**EXTRAIT CHOISI:**

Révolutionnaires authentiques et indéfectibles depuis leurs débuts, sur tous les champs de bataille de l’intime au politique, les frères devenus frère et sœur Wachowski tracent un chemin de pensée et d’action cinématographique qui prend sans cesse plus de hauteur. Et qui, ce faisant, les éloigne inexorablement d’Hollywood, de plus en plus foyer du conservatisme et de la tutelle des masses par le divertissement. La débâcle commerciale du pourtant éclatant Speed racer a contraint les Wachowski à trouver ailleurs les fonds pour Cloud Atlas, faisant de celui-ci, avec son budget de blockbuster (cent millions de dollars), le film « indépendant » le plus cher de l’histoire. L’exil en Allemagne est le fruit de l’association avec Tom Tykwer, lui aussi emballé par le roman de David Mitchell et désireux de le porter à l’écran. À la manière d’un film à sketchs, Tykwer d’un côté et les Wachowski de l’autre se sont répartis équitablement les histoires qui constituent la trame de Cloud Atlas. Mais à la grande différence d’un film à sketchs, les six segments ne sont pas présentés à la chaîne, isolément ; ils sont entremêlés du premier au dernier instant, liés entre eux jusque dans leurs racines les plus fondamentales.

Après un tour de chauffe où l’on passe plusieurs minutes successives dans chaque espace-temps, le temps de se familiariser avec les protagonistes, c’est le plus souvent à l’échelle de l’atome du cinéma, le plan, que les transferts d’un récit à l’autre s’opéreront. Chaque coupe est à même de nous déplacer non pas simplement dans un autre axe de caméra, ou une autre pièce, mais dans une époque et sur un continent différents. Un voilier sur les mers du Pacifique en 1849, un manoir dans la campagne anglaise en 1936, la baie de San Francisco en 1973, Londres en 2012, Néo-Séoul en 2144, et un lieu indéterminé en 2321 sont les balises entre lesquelles Cloud Atlas n’a de cesse de nous faire basculer. Le montage, clé de voûte du cinéma, s’exprime ici sous sa forme la plus fluide : aucune des dizaines (centaines ?) de transitions n’est forcée ou fabriquée. Il règne dans la marche du film une harmonie permanente que rien ne vient fendiller, même l’espace d’un instant de faiblesse. Les six récits sont véritablement fondus en un, unique, de la même manière que la musique sortant de six instruments interprétant une partition commune se mêle dans une symphonie indivisible.

Éléments stockés:
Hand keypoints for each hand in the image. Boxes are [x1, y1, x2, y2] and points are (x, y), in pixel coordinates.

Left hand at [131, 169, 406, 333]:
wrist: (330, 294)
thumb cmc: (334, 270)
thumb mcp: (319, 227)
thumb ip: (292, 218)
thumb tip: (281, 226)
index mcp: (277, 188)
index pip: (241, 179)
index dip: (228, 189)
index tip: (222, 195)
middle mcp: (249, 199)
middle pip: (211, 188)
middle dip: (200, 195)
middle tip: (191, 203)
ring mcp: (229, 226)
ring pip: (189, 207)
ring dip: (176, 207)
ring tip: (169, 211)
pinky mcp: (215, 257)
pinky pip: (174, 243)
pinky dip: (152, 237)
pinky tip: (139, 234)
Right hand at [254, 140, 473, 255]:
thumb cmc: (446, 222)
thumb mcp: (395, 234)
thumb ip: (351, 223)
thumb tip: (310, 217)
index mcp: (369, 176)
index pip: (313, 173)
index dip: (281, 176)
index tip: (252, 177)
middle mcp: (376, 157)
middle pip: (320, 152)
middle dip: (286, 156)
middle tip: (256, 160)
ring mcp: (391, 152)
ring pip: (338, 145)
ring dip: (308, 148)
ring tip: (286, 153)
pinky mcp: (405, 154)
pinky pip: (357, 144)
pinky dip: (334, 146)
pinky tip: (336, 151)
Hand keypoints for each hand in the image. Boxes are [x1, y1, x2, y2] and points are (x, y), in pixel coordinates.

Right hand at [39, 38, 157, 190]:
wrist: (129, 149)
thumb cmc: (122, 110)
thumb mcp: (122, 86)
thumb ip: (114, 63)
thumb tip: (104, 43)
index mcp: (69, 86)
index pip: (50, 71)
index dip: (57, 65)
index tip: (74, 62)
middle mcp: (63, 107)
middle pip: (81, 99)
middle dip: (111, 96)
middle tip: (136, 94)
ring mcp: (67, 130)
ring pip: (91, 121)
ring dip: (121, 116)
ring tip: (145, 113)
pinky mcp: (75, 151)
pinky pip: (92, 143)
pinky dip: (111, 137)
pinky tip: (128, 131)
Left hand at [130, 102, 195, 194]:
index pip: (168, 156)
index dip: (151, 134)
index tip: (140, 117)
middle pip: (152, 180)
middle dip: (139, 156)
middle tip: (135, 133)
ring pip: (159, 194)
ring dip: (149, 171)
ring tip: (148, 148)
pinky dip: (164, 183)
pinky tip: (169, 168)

**TÂCHE À RÉALISER:**
Répondez aux questions suivantes à partir de l'extrait sur Cloud Atlas, en numérotant vos réponses de la même façon.
1. Quel est le budget de Cloud Atlas selon l'extrait ?
2. Avec quel cinéaste les Wachowski se sont-ils associés pour ce film ?
3. En quelle année se situe le récit qui se déroule à Néo-Séoul ?

**ZONE DE RÉPONSE:**
1. Cent millions de dollars.
2. Tom Tykwer.
3. En 2144.